Find the greatest 6-digit number exactly divisible by 18, 24, and 36.
Solution:
First, find LCM(18, 24, 36):
\(18 = 2 \times 3^2\)
\(24 = 2^3 \times 3\)
\(36 = 2^2 \times 3^2\)
LCM = \(2^3 \times 3^2 = 8 \times 9 = 72\)
Greatest 6-digit number = 999999
Divide 999999 by 72: \(999999 ÷ 72 = 13888\) remainder 63
Subtract remainder: \(999999 – 63 = 999936\)
Answer: 999936
State Theorem 1.2: If a prime number \(p\) divides \(a^2\), then \(p\) divides \(a\).
Theorem 1.2: Let \(p\) be a prime number. If \(p\) divides \(a^2\), then \(p\) divides \(a\), where \(a\) is a positive integer.
Proof Idea: If \(p\) divides \(a^2\), then \(p\) must be a prime factor of \(a^2\). Since \(p\) is prime, it must also be a prime factor of \(a\).
This theorem is used in proving irrationality of numbers like \(\sqrt{2}\).
Prove that \(\sqrt{2}\) is irrational.
Proof by Contradiction:
Assume \(\sqrt{2}\) is rational, so \(\sqrt{2} = \frac{p}{q}\) where \(p\) and \(q\) are coprime integers (HCF = 1).
Squaring both sides: \(2 = \frac{p^2}{q^2}\) ⇒ \(2q^2 = p^2\)
This means 2 divides \(p^2\), so by Theorem 1.2, 2 divides \(p\).
Let \(p = 2m\) for some integer \(m\).
Substitute: \(2q^2 = (2m)^2 = 4m^2\) ⇒ \(q^2 = 2m^2\)
This means 2 divides \(q^2\), so 2 divides \(q\).
But if 2 divides both \(p\) and \(q\), then HCF(\(p, q\)) ≥ 2, contradicting our assumption that they are coprime.
Therefore, \(\sqrt{2}\) is irrational.
Prove that \(\sqrt{3} + \sqrt{5}\) is irrational.
Proof:
Assume \(\sqrt{3} + \sqrt{5}\) is rational = \(r\)
Then \(\sqrt{5} = r – \sqrt{3}\)
Squaring: \(5 = r^2 – 2r\sqrt{3} + 3\)
\(2r\sqrt{3} = r^2 – 2\)
If \(r\) is rational and non-zero, then \(\sqrt{3} = \frac{r^2 – 2}{2r}\) is rational.
But \(\sqrt{3}\) is known to be irrational.
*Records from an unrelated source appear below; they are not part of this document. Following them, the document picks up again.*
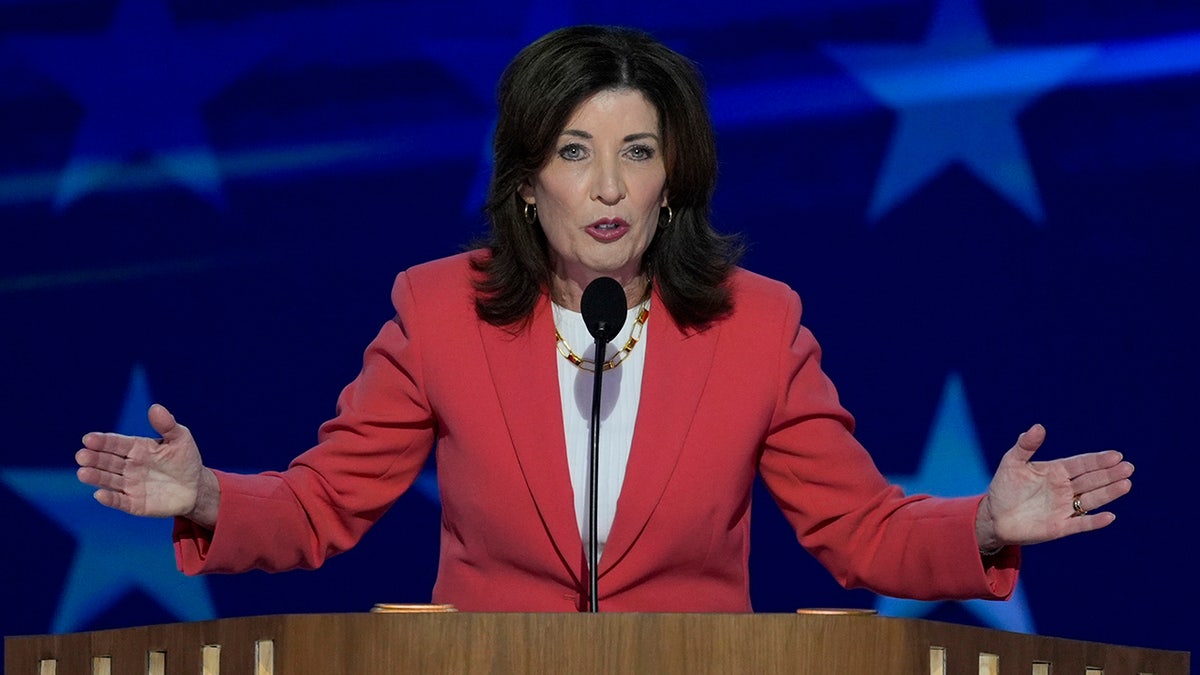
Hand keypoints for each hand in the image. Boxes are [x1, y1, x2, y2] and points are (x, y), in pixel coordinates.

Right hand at [75, 404, 218, 526]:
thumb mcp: (180, 439)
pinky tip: (99, 494)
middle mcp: (128, 466)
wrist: (196, 487)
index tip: (88, 439)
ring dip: (96, 477)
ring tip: (83, 473)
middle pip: (107, 461)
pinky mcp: (135, 504)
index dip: (102, 441)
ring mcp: (130, 485)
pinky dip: (110, 499)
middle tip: (81, 455)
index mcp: (136, 448)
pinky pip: (120, 501)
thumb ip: (167, 425)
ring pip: (109, 480)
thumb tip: (155, 407)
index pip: (116, 443)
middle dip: (94, 458)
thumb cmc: (185, 459)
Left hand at [975, 424, 1133, 549]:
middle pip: (1091, 480)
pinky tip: (1110, 516)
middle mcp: (1064, 489)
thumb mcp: (1012, 462)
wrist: (993, 516)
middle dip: (1109, 474)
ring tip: (1126, 483)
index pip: (1081, 464)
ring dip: (1109, 493)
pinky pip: (1080, 524)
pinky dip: (1094, 521)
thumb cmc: (1004, 487)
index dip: (1098, 460)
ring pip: (1091, 500)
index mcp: (1056, 472)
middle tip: (1128, 467)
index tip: (1116, 455)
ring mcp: (1064, 508)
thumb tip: (1038, 426)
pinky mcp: (1060, 527)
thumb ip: (1025, 445)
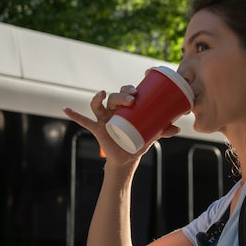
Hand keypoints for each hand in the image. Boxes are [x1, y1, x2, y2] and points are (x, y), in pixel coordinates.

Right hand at [63, 87, 179, 166]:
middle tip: (131, 99)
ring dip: (99, 98)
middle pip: (114, 97)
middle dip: (120, 94)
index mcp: (126, 107)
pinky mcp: (97, 129)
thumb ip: (164, 129)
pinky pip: (83, 121)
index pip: (125, 92)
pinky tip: (66, 109)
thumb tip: (179, 128)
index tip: (136, 89)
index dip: (128, 88)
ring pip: (99, 104)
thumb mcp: (152, 134)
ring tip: (103, 94)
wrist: (128, 157)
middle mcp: (113, 110)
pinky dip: (74, 115)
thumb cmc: (139, 140)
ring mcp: (104, 118)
Contradiction.
Therefore, \(\sqrt{3} + \sqrt{5}\) is irrational.
Prove that \(5 – \frac{3}{7}\sqrt{3}\) is irrational.
Proof:
Assume \(5 – \frac{3}{7}\sqrt{3}\) is rational = \(r\)
Then \(\frac{3}{7}\sqrt{3} = 5 – r\)
\(\sqrt{3} = \frac{7(5 – r)}{3}\)
If \(r\) is rational, then the right side is rational.
But \(\sqrt{3}\) is irrational. Contradiction.
Therefore, \(5 – \frac{3}{7}\sqrt{3}\) is irrational.